-- WORK TASK 1 --
In the debate excerpt, who decides whether a woman's application to have her British nationality restored is granted?
-- WORK TASK 2 --
Reproduce the debate excerpt word for word, starting with "HC Deb 06 October" and going on through "Lieut.-Colonel Marlowe (Brighton)".

-- DOCUMENT EXCERPT --
———
HC Deb 06 October 1944 vol 403 cc1401-10

Motion made, and Question proposed, "That this House do now adjourn."—[Mr. Pym.]

5.1 p.m.

Lieut.-Colonel Marlowe (Brighton)

After the excitement and the turbulence of the last hour or two, I wish to draw the attention of the House to a matter which, though not of such universal interest, is of very burning interest to quite a large number of people who are affected. The matter has reference to the plight of those unhappy women who are British-born, who lose their British nationality by marrying an alien. It may well be, and it may properly be, said that any woman who undertakes that does so with full knowledge of the consequences, and that she cannot complain if she thereby loses her British nationality. I would not quarrel with that as a general proposition. When she undertakes that marriage she sees what is ahead for her. But I am concerned for the woman who is not able to see that she may become not merely an alien, but may become an alien of an enemy nationality, and it is the case of these women which I wish to bring to the notice of the House on this occasion.

Under the British Nationality and Status of Aliens Act, 1914, a woman loses her nationality, and under that Act, as amended by the 1933 Act, such a woman is given the right to make an application for her British nationality to be restored to her. The determination whether that application is granted or not is exercised by the Home Secretary. The particular reference which I wish to make is to the exercise of that power which the Home Secretary has under that Act of 1933. There are, as I say, quite a large number of people affected, and it is obvious that the Home Secretary cannot himself give proper attention to every case which arises, and I have no doubt he deputes people to consider on his behalf each case and to report to him. But it is an unfortunate fault in the machinery, namely, the person most vitally affected, that the applicant, is not allowed to be heard.
———
-- LISTED RECORDS --
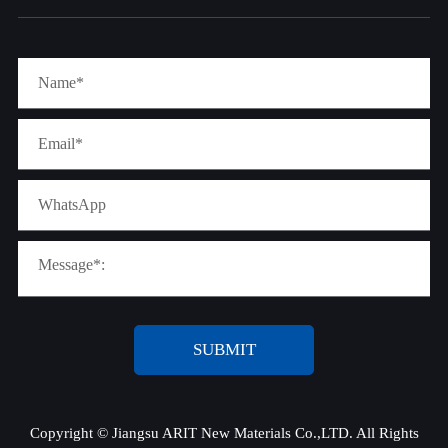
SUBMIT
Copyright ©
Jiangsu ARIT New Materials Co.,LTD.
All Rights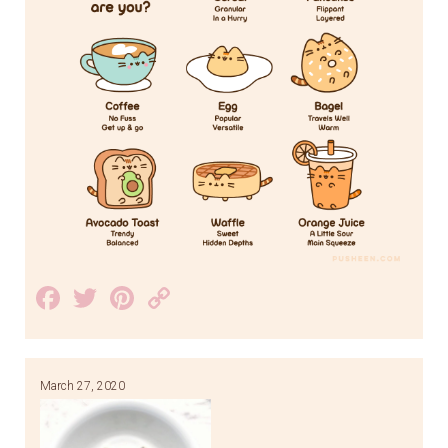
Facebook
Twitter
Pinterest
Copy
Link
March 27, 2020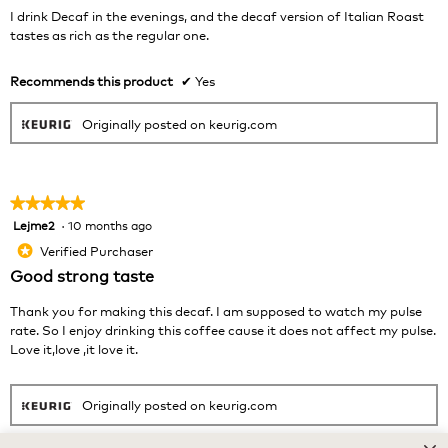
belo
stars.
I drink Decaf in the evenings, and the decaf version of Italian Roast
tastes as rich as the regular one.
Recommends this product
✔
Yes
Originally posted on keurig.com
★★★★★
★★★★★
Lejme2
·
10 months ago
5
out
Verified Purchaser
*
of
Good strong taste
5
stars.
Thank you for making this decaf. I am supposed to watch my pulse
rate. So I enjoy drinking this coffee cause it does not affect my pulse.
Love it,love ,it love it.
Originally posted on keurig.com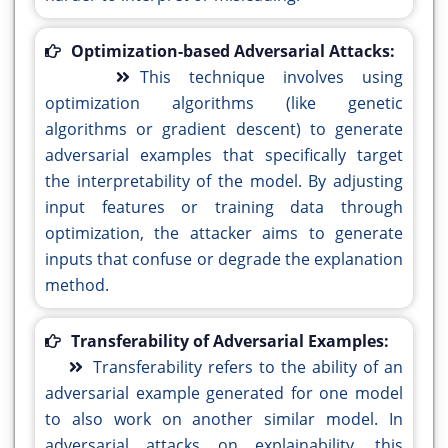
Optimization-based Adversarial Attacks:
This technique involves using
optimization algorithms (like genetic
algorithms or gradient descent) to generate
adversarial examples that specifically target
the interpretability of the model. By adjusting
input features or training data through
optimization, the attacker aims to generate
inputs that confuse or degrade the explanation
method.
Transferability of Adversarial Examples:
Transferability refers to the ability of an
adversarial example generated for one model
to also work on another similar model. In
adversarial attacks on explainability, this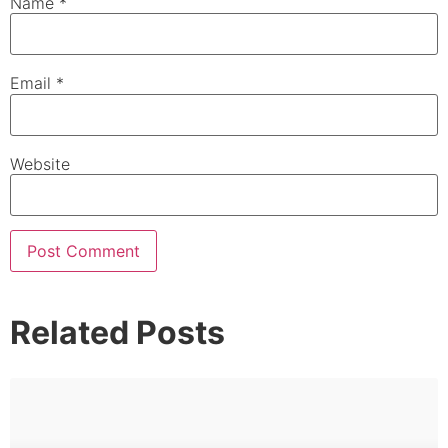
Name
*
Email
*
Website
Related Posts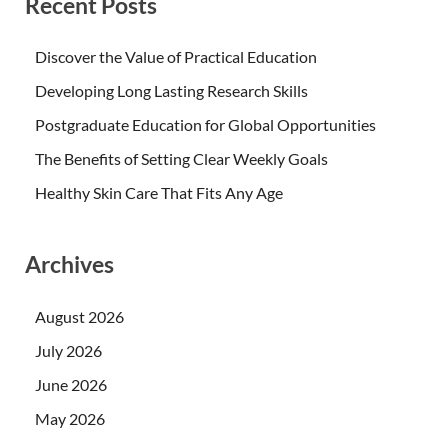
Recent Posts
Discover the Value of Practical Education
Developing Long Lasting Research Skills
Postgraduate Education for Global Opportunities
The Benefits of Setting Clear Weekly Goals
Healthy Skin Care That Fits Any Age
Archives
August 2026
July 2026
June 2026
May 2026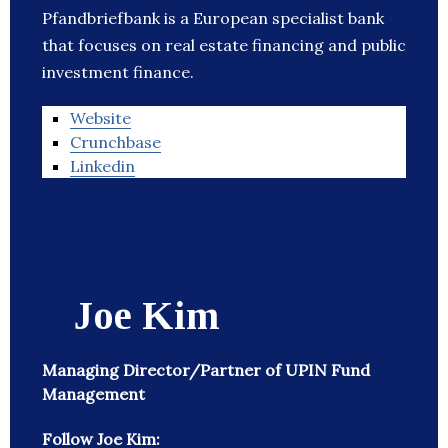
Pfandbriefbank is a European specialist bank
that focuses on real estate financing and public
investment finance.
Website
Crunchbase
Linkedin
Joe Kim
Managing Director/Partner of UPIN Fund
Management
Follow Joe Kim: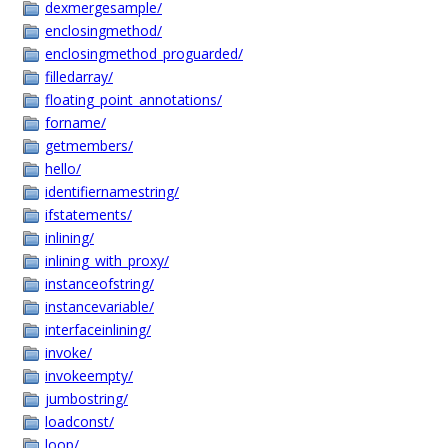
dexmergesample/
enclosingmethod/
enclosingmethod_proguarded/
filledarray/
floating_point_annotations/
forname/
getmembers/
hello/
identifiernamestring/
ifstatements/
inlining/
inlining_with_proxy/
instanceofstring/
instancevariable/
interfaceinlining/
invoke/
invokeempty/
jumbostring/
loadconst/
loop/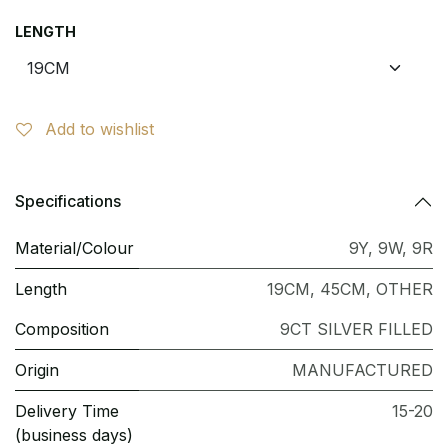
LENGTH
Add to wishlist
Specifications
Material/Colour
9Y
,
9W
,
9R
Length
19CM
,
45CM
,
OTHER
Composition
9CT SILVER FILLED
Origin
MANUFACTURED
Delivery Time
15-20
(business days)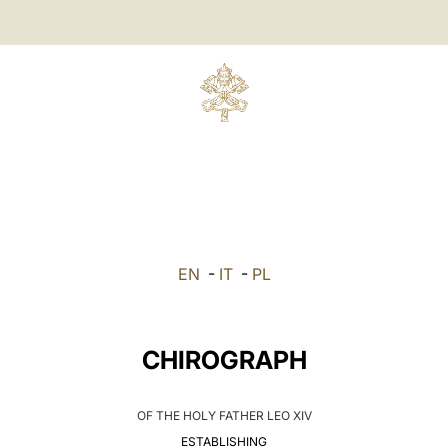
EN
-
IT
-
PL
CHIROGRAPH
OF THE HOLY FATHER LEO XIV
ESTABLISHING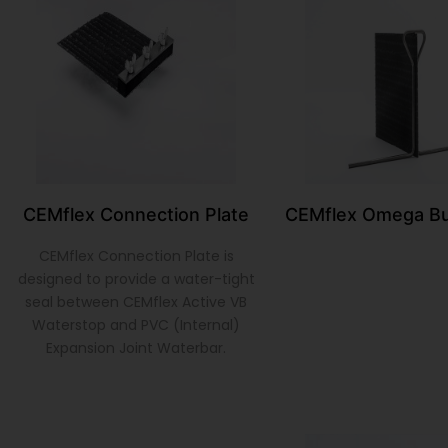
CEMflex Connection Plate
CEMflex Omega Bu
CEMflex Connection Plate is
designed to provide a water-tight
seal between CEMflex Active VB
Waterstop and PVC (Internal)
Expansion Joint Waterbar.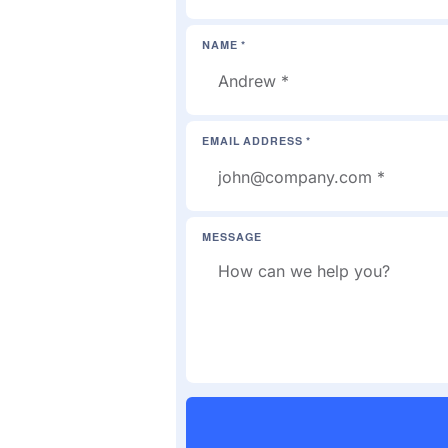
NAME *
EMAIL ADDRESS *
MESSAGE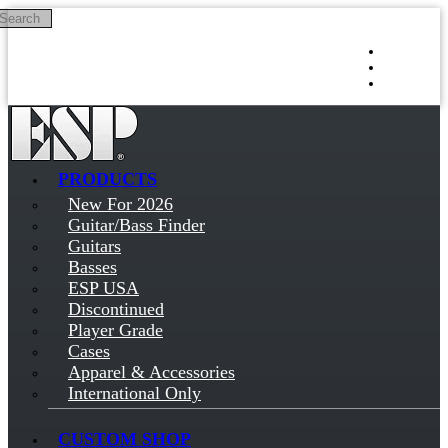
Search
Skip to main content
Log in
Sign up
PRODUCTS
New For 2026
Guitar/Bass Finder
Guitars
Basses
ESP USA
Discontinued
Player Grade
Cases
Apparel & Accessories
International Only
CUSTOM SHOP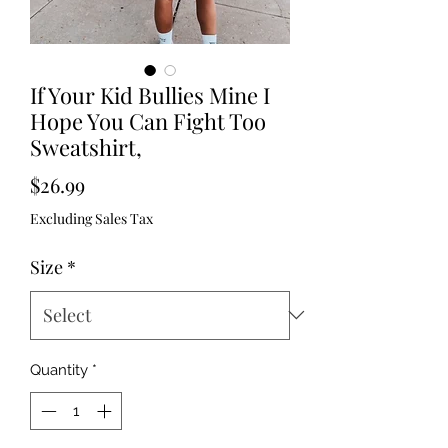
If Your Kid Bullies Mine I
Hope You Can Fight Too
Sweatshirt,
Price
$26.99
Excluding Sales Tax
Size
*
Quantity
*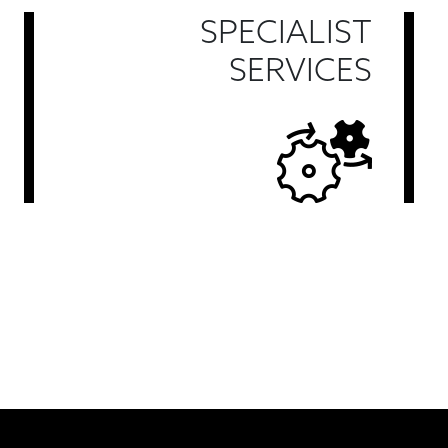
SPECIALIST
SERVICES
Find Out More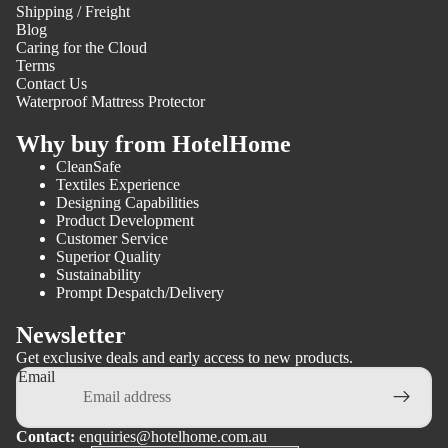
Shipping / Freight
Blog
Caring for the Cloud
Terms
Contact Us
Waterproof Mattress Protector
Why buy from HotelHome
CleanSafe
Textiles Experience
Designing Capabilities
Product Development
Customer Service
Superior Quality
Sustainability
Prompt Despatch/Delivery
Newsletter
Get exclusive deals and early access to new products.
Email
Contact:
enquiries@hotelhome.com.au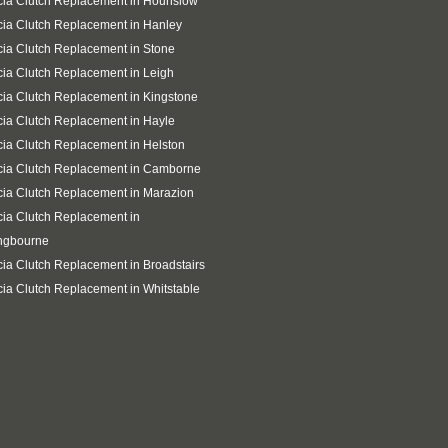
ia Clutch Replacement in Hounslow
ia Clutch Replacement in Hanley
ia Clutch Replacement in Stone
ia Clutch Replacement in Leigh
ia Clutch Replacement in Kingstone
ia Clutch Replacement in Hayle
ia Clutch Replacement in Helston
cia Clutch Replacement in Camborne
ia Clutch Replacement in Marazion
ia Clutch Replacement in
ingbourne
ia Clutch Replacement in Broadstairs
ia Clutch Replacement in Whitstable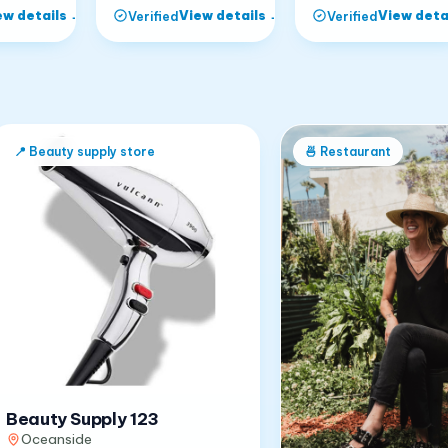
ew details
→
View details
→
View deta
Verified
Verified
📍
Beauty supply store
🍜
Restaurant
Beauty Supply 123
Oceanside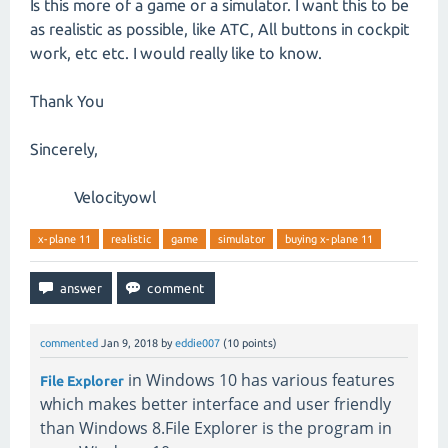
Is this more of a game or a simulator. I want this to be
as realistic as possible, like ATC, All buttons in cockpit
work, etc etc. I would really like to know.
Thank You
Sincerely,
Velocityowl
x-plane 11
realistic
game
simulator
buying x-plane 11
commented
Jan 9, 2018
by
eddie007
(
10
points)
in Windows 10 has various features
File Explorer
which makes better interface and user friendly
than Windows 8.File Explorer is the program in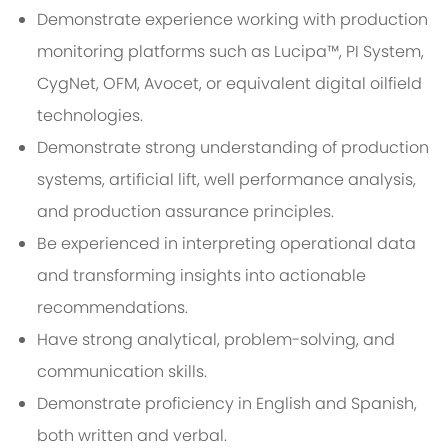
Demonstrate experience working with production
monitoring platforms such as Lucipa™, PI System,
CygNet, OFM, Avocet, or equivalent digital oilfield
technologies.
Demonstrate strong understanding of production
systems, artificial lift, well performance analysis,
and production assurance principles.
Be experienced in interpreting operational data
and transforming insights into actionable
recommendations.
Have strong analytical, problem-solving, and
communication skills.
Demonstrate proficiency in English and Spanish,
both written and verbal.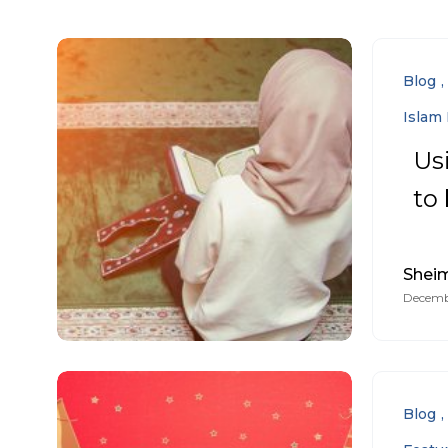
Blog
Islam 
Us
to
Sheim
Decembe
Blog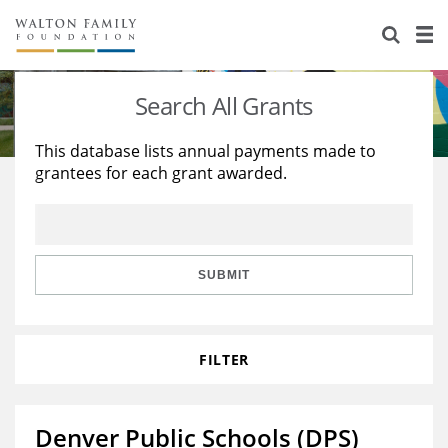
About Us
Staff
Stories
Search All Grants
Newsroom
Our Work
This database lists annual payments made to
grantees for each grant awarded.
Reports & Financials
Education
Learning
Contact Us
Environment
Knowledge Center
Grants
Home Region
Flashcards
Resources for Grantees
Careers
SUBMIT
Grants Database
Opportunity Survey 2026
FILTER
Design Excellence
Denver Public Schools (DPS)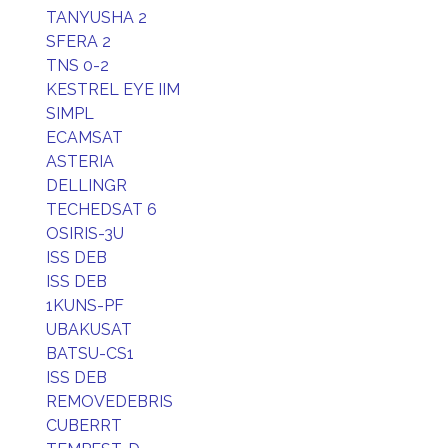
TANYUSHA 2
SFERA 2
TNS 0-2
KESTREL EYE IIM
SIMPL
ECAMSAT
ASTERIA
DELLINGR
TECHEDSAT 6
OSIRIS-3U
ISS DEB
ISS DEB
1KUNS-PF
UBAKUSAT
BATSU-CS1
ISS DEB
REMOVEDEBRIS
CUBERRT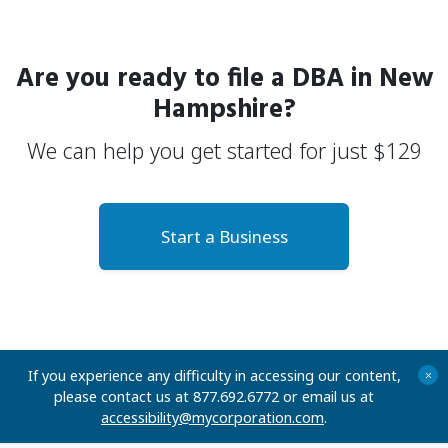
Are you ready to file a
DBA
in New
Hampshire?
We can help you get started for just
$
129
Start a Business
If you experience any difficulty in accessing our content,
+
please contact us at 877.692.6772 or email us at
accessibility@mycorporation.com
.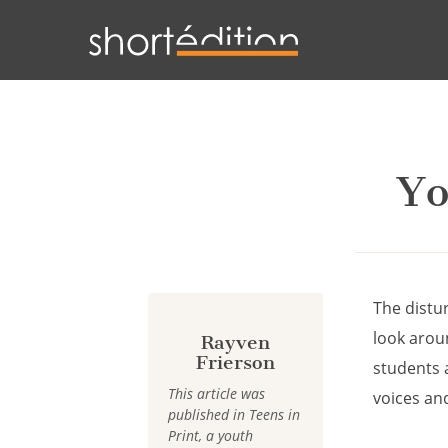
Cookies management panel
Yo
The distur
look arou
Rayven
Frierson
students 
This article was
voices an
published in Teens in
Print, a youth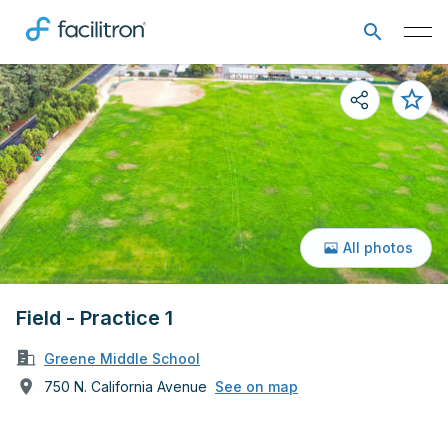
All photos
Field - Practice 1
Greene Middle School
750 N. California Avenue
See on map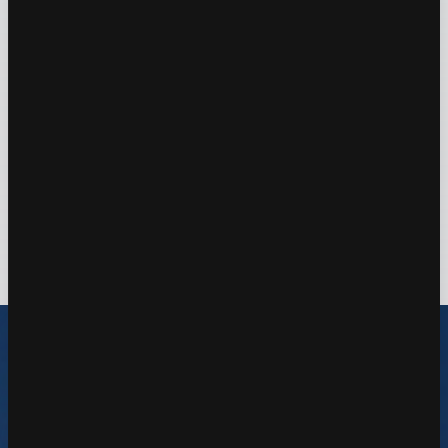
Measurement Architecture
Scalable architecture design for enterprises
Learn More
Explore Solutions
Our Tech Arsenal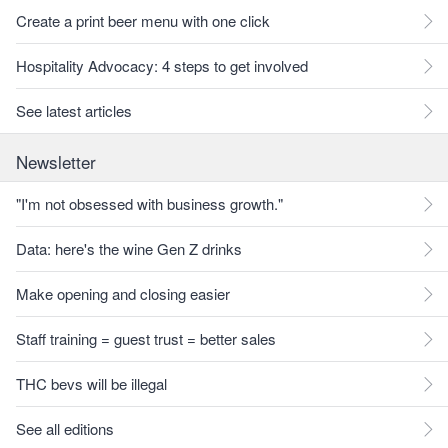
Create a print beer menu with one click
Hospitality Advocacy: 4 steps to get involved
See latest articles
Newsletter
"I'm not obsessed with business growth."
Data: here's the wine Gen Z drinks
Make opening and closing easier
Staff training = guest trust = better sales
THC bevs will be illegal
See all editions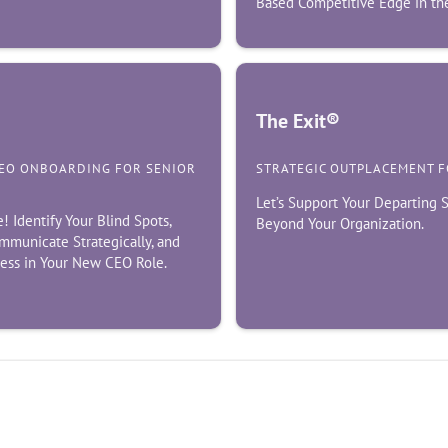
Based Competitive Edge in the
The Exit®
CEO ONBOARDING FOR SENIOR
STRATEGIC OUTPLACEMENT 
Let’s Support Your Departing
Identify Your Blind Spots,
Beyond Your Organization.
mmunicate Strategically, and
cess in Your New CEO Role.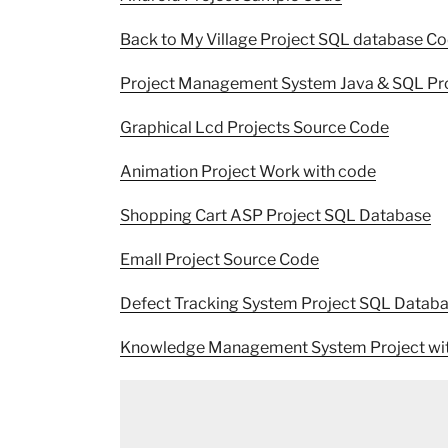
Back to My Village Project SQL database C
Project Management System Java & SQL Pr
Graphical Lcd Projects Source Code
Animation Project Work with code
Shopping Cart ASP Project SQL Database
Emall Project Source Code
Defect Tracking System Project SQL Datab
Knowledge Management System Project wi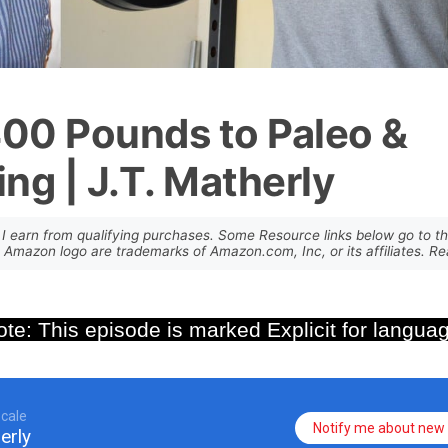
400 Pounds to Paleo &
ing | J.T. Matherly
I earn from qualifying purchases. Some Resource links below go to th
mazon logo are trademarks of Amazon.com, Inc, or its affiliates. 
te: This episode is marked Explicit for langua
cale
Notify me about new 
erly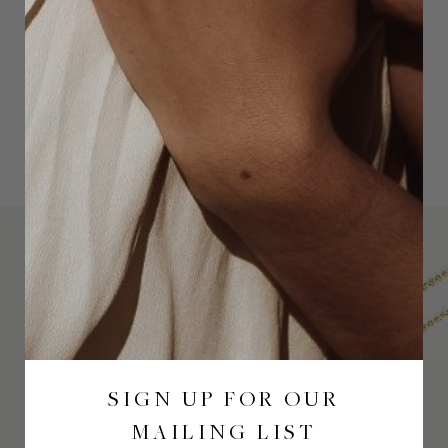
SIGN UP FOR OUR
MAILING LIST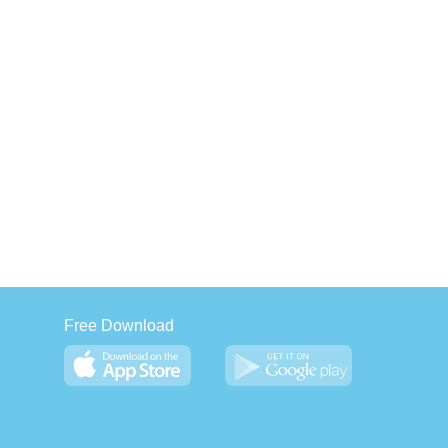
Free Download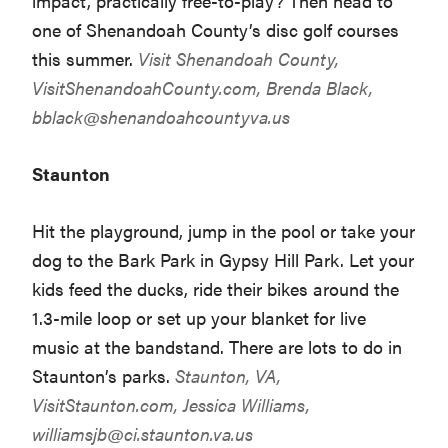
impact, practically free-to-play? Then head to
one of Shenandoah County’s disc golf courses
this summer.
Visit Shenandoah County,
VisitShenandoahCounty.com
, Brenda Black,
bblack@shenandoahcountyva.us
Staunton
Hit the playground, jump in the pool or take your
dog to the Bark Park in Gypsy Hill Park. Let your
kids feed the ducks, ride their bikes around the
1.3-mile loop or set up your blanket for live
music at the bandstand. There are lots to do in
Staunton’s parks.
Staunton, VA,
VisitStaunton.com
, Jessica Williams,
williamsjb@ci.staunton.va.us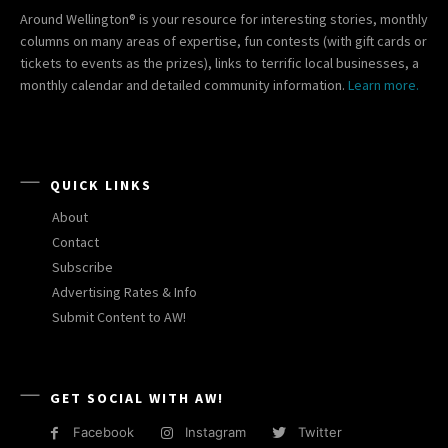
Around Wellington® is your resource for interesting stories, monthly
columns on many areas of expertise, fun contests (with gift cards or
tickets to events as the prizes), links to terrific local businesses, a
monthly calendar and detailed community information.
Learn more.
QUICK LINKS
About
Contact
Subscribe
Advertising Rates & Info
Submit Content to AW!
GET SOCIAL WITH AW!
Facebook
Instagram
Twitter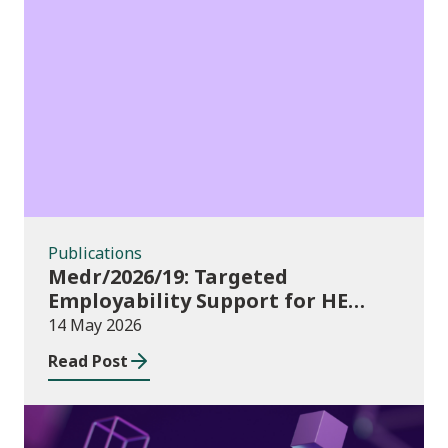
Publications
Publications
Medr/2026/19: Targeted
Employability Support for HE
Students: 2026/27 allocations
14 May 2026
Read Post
———
-- TASK RESULT 1 --
The Home Secretary

-- TASK RESULT 2 --
HC Deb 06 October 1944 vol 403 cc1401-10

Motion made, and Question proposed, "That this House do now adjourn."—[Mr. Pym.]

5.1 p.m.

Lieut.-Colonel Marlowe (Brighton)